=== DATA SECTION ===
§
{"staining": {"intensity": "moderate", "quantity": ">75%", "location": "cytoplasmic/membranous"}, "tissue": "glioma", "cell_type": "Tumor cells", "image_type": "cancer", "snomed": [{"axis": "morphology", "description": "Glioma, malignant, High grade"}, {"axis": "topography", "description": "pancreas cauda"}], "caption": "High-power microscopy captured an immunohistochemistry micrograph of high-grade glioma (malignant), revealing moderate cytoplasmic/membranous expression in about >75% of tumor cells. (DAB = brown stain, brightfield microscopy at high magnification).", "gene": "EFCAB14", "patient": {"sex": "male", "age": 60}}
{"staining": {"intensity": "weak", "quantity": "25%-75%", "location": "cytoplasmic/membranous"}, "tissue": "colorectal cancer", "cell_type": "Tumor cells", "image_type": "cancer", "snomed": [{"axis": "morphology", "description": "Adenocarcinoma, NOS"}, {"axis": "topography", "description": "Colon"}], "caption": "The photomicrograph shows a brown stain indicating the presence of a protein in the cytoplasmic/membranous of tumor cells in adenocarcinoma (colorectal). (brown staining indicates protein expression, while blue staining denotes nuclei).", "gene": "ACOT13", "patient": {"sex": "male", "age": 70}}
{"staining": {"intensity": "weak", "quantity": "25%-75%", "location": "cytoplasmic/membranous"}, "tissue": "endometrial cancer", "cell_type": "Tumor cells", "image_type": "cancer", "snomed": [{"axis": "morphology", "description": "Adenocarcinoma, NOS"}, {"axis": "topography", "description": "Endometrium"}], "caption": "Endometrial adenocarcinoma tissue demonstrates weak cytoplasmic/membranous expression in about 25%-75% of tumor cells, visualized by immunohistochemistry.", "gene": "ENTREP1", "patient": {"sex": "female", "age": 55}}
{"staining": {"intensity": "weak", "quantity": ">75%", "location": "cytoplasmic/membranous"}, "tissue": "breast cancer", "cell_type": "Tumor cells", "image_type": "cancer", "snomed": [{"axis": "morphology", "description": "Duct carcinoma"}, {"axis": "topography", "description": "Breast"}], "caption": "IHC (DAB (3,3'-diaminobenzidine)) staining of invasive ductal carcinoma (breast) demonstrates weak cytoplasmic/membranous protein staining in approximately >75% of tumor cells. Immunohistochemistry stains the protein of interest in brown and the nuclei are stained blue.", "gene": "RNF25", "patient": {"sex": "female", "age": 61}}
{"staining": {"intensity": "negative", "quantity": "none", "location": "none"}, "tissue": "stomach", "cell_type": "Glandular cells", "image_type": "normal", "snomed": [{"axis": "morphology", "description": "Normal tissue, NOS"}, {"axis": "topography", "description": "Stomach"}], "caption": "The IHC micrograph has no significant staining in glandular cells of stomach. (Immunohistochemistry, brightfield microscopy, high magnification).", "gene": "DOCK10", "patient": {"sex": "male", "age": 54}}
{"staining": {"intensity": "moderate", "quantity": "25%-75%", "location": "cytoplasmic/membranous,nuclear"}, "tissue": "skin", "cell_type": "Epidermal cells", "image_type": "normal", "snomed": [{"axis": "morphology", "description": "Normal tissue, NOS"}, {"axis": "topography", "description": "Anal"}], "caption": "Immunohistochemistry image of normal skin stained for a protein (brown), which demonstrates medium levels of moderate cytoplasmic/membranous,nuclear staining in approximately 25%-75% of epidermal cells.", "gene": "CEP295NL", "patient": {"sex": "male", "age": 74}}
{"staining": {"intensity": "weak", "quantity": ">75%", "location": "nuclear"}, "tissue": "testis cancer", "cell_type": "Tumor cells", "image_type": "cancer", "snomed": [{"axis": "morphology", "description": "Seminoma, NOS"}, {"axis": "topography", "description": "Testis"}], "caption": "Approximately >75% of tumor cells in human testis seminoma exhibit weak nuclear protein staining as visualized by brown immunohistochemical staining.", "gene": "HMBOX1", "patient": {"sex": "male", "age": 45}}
§
=== EXERCISE DETAILS ===
Go through the records and report each line that contains "Normal".

=== TASK SOLUTION ===
{"staining": {"intensity": "negative", "quantity": "none", "location": "none"}, "tissue": "stomach", "cell_type": "Glandular cells", "image_type": "normal", "snomed": [{"axis": "morphology", "description": "Normal tissue, NOS"}, {"axis": "topography", "description": "Stomach"}], "caption": "The IHC micrograph has no significant staining in glandular cells of stomach. (Immunohistochemistry, brightfield microscopy, high magnification).", "gene": "DOCK10", "patient": {"sex": "male", "age": 54}}
{"staining": {"intensity": "moderate", "quantity": "25%-75%", "location": "cytoplasmic/membranous,nuclear"}, "tissue": "skin", "cell_type": "Epidermal cells", "image_type": "normal", "snomed": [{"axis": "morphology", "description": "Normal tissue, NOS"}, {"axis": "topography", "description": "Anal"}], "caption": "Immunohistochemistry image of normal skin stained for a protein (brown), which demonstrates medium levels of moderate cytoplasmic/membranous,nuclear staining in approximately 25%-75% of epidermal cells.", "gene": "CEP295NL", "patient": {"sex": "male", "age": 74}}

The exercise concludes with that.